Тот телефонный разговор с Меркуловым заставил Григорьева тщательно взвесить причины, по которым следовало отказаться от включения его фамилии в авторский коллектив. Он тогда еще во время разговора подумал, что надо отказаться. Ему не хотелось сразу отвечать определенно, надо было еще подумать. Он избегал действий по интуиции и недостаточно продуманных решений.
Скромность, как мог кто-нибудь предположить, здесь была ни при чем. Григорьев действительно разработал принцип конструкции, рассчитал механические нагрузки и ход физико-химических процессов для печи увеличенного объема. Он выполнил первую половину дела, обеспечившую работу конструкторов Меркулова. И по моральному, и по юридическому праву его могли включить в авторский коллектив.
Не могло быть и боязни ответственности: воплощение его разработок в конструкцию — это механика, машиностроение, а Меркулов — прокатчик, то есть машиностроитель, шеф проектировщиков своего института, не мог допустить ошибки. Он настоящий ученый, не в пример некоторым другим.
Совсем иные соображения останавливали Григорьева. Он всегда стремился не попадать ни в малейшую зависимость, хотя бы моральную, от людей, с которыми приходилось иметь деловые отношения. Конечно, невозможно представить, чтобы Меркулов, человек порядочнейший, когда-нибудь напомнил о своем предложении и попросил взамен какой-либо услуги. Но есть принципы, от которых нельзя отступать ни при каких обстоятельствах.
Вернувшись тогда с южного завода, Григорьев наотрез отказался от предложения Меркулова и тем еще больше осложнил с ним отношения. Одни в меркуловском институте объясняли отказ упрямством, другие — боязнью ответственности, третьи — фарисейством или просто григорьевским чудачеством.
Отсутствие его имени среди группы конструкторов, которая вскоре получила авторское свидетельство на изобретение, было истолковано его недоброжелателями как провал в науке. Все знали, что печь новой конструкции для уральского завода — это григорьевское детище. Лишь еще больше укрепилось мнение, что Григорьев пренебрегает наукой просто потому, что не имеет соответствующей подготовки. Его постоянные иронические замечания и высказывания по поводу отставания металлургической науки от развития производства, беспощадные насмешки над некоторыми учеными мужами, по его мнению, лишь гнавшимися за учеными степенями, не проходили незамеченными. Эти люди платили ему такой же неприязнью и объясняли ее тем, что он — исключительно практик — не в состоянии оценить роли теории. Ни в одной из научных работ не называлось его имя, хотя, будь он сдержаннее и терпимее, он давно бы, как говорят, «вошел в науку».

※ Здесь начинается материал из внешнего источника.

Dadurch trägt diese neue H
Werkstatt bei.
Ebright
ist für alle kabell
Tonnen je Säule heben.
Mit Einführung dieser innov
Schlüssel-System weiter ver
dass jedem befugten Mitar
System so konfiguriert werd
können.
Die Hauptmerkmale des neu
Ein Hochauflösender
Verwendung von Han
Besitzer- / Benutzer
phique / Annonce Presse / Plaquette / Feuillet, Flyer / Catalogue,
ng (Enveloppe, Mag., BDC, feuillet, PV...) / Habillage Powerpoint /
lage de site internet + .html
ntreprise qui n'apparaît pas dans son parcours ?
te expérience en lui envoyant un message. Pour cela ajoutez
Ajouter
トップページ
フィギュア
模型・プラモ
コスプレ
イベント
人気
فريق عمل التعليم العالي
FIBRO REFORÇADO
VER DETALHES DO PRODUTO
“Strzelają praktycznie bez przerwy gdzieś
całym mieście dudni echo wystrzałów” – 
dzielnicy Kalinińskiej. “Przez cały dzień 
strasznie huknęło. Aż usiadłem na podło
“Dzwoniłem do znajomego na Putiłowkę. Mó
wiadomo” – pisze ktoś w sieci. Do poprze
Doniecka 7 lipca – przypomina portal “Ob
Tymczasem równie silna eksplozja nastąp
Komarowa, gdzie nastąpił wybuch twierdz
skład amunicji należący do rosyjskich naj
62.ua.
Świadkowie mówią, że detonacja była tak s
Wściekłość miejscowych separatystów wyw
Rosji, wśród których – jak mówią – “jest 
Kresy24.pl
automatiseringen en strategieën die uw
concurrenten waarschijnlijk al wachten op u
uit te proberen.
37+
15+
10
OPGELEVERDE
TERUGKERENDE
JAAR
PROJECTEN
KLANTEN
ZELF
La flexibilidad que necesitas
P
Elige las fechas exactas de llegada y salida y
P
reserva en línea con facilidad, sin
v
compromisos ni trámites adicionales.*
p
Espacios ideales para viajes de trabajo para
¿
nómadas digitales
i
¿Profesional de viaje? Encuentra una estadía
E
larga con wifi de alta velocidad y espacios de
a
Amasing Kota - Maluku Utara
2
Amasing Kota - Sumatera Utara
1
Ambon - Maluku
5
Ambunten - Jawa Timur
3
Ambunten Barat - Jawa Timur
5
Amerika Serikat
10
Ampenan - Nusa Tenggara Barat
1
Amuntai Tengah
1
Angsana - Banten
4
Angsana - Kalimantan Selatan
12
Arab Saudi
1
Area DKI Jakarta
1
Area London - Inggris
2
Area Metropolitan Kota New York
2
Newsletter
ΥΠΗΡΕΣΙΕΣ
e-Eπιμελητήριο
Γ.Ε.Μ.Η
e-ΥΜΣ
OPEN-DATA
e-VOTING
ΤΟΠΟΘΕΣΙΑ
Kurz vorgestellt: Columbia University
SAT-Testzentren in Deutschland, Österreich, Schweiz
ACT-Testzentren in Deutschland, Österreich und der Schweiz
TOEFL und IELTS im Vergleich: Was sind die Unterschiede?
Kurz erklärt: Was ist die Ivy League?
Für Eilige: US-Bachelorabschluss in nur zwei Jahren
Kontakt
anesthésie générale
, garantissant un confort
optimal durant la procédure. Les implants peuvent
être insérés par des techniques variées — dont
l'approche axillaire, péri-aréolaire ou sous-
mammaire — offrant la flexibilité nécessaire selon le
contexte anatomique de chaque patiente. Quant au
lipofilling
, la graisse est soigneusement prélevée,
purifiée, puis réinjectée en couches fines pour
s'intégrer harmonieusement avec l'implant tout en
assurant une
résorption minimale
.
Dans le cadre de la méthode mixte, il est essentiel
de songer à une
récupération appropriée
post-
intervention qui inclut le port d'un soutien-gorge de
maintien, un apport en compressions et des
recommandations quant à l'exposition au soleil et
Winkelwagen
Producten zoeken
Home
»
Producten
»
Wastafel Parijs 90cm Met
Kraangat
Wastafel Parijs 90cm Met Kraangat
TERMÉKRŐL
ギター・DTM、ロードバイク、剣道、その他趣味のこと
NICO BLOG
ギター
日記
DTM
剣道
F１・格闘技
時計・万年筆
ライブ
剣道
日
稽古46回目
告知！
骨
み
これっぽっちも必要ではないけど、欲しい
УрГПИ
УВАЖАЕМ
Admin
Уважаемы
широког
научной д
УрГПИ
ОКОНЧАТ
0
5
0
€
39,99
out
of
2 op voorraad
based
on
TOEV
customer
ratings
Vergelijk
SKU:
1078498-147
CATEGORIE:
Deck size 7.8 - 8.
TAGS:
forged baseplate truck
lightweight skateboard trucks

Все реальные основания для этого существовали. Высокое давление под колошником, повышение температуры дутья, которые он ввел в практику, когда еще был начальником доменного цеха, потребовали расчетов, проникновения в суть процессов доменной плавки, длительных экспериментов. Необычность и, как потом оказалось, ценность всех этих исследований заключалась в том, что они велись не в лабораторных условиях, а на мощных печах в условиях промышленного производства чугуна. Григорьев отстоял себе право вести экспериментальную работу на первом этапе даже за счет некоторого снижения уровня выплавки. «Печи пойдут ровно, если год мне не будут мешать…» — сказал он тогда директору завода. Хорошенькое дело — год! Но как с ним ни бились, как ни пытались урезонить, какие только взыскания за временное снижение выплавки чугуна ни выносили, он продолжал свое. А потом напряженность в отношениях как-то сама собой исчезла: печи пошли ровно, и производительность их превысила американскую.
Все это происходило после окончания войны, в годы, когда металл был особенно нужен для восстановления промышленного потенциала страны. Некоторые ученые «не заметили» ничего этого, ему не простили насмешек над так называемой «чистой наукой». Но то, что он и его работники сделали, было подлинной наукой, проверенной практикой. Он и несколько мастеров печей получили тогда Государственную премию.